Here is the official link of judgement of annamalai finance limited (madras HC)
https://judis.nic.in/judis_chennai/qrydisp.aspx?filename=4307
Extracts from it are as follows:
6.3. The Apex Court in COMMISSIONER OF INCOME TAX v. SHAAN FINANCE
P. TD., [1998] 231 ITR 308 held that where the business of the assessee
consists of hiring out of machinery and where the income derived by the
assessee from such hiring is business income the assessee must be considered
as having used the machinery for the purpose of its business. This position
was reiterated by the Supreme Court in COMMISSIONER OF INCOME TAX v.
MAHARASHTRA APEX CORPORATION LTD, [2002] 254 ITR 98, and also the decision of
this Court in COMMISSIONER OF INCOME TAX v. MADAN AND CO., [2002] 254 ITR
445.
6.4. We are, therefore, of the firm opinion that the Tribunal was
right in granting 100% depreciation on steel rollers, and accordingly, we
answer this question in affirmative in favour of the assessee and against the
revenue.
Inference: Use by lessee is not important.
9.1. Question (viii): Whether in the facts and circumstances of the
case, the Tribunal was right in holding that leased out commercial vehicles
are eligible for higher rate of depreciation?
9.2. This issue is settled by a decision of the Delhi High Court in
COMMISSIONER OF INCOME TAX v. BANSAL CREDITS LTD., [2003] 259 ITR 69. On a
plain reading of Section 32 of the Act and entry III(2)(ii) in Appendix I to
the Rules, it is clear that it is the end user of the specified asset which is
relevant for determining the percentage of depreciation. Section 32 of the
Act requires that the asset should be used for the purpose of the assessee's
business and the entry in the Appendix refers to the user it should be put to.
Once it is accepted that the leasing out of the vehicles is one of the modes
of doing business by the assessee and in fact the income from such leasing is
treated as business income of the assessee, it would be clearly contradictory
in terms to hold that the vehicles in question were not used wholly for the
purpose of the assessee's business. The Delhi High Court held that the
assessees, which were engaged in the business of leasing out commercial
vehicles, were entitled to depreciation at the higher rate of 40 per cent as
provided in item III(2)(ii) of Part A of Appendix I to the Income Tax Rules,
1962.
9.3. This Court in COMMISSIONER OF INCOME TAX v. MADAN & CO., [2002]
254 ITR 445, explaining reason for eligibility for higher rate of depreciation
in the case of leased out vehicles, while interpreting Entry III(2)(ii) of
Appendix I, namely "Motor buses, motor lorries and motor taxis used in a
business of running them on hire", held as follows:
"Owners of vehicles who used it for their own purposes are allowed to claim
depreciation at the normal rates. Owners of vehicles mentioned in the entry
when they allow it to be used for a price are allowed to obtain a higher rate
of depreciation. The distinction is based upon the fact that a person who
obtains the temporary right to use of the vehicle on payment of a charge price
is likely to, by the nature of his user, such user being for the purpose of
the hirer and not the owner, depreciate the value of the vehicle faster.

++++++

§ **To do**
1. Answer these questions from the Annamalai Finance judgment extracts:
(a) What percentage of depreciation did the Tribunal grant on steel rollers?
(b) Which court decided COMMISSIONER OF INCOME TAX v. BANSAL CREDITS LTD.?
(c) What higher rate of depreciation were the assessees leasing out commercial vehicles entitled to?
2. Take the Annamalai Finance judgment extracts further, picking up after their final sentence.

§ **Raw data**
++++++

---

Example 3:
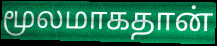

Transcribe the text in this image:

மூலமாகதான்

++++++

§ **Response list**
1.
(a) 100%
(b) The Delhi High Court
(c) 40 per cent

2.
All such vehicles, which are so used, are likely to undergo a little more
rough use than vehicles owned by and used for the personal purposes of the
owner. It is in recognition of that fact of the depreciation occurring at a
faster rate for such vehicles that the law provides for the higher rate of
depreciation.
The fact that the assessee here chose to lease out the vehicle does not on
that score disentitle the assessee to claim the benefit of the higher
depreciation. The lease of the vehicle enables the lessee to have possession
of the vehicle, and have the right to use the vehicle as the lessee wishes,
subject to the terms of any contract between the parties. The lessee during
the period of user is also likely to have to maintain the vehicle subject to
the terms of the contract between the parties. For having the benefit of the
user of the vehicle, the lessee is required to pay a price which is the lease
amount, whether called rent or hire charges. The terminology used for
describing the payment makes no difference in substance. What is paid is an
amount in consideration of the right obtained from the owner to have the use
of the vehicle for the benefit of the lessee for the stated period, and, or
the stated purpose, whether or not by employing his own drivers, and whether
or not also undertaking to maintain the vehicle during the period of the lease
or hire.
The word "hire" used in this entry is only meant to denote that the use of the
vehicle is not by the owner himself for his own purposes, but it is given to
another for use for a limited period of that other for a consideration. For
the purpose of this entry there is no qualitative difference between lease of
the vehicle for a specified period for consideration and letting the vehicle
on hire for short duration on payment of hire charges."
9.3. Applying the ratio laid down in the above decisions, viz., (i)
COMMISSIONER OF INCOME TAX v. BANSAL CREDITS LTD., [2003] 259 ITR 69; and
(ii) COMMISSIONER OF INCOME TAX v. MADAN & CO., [2002] 254 ITR 4 45, this
question is answered in affirmative, in favour of the assessee and against the
revenue.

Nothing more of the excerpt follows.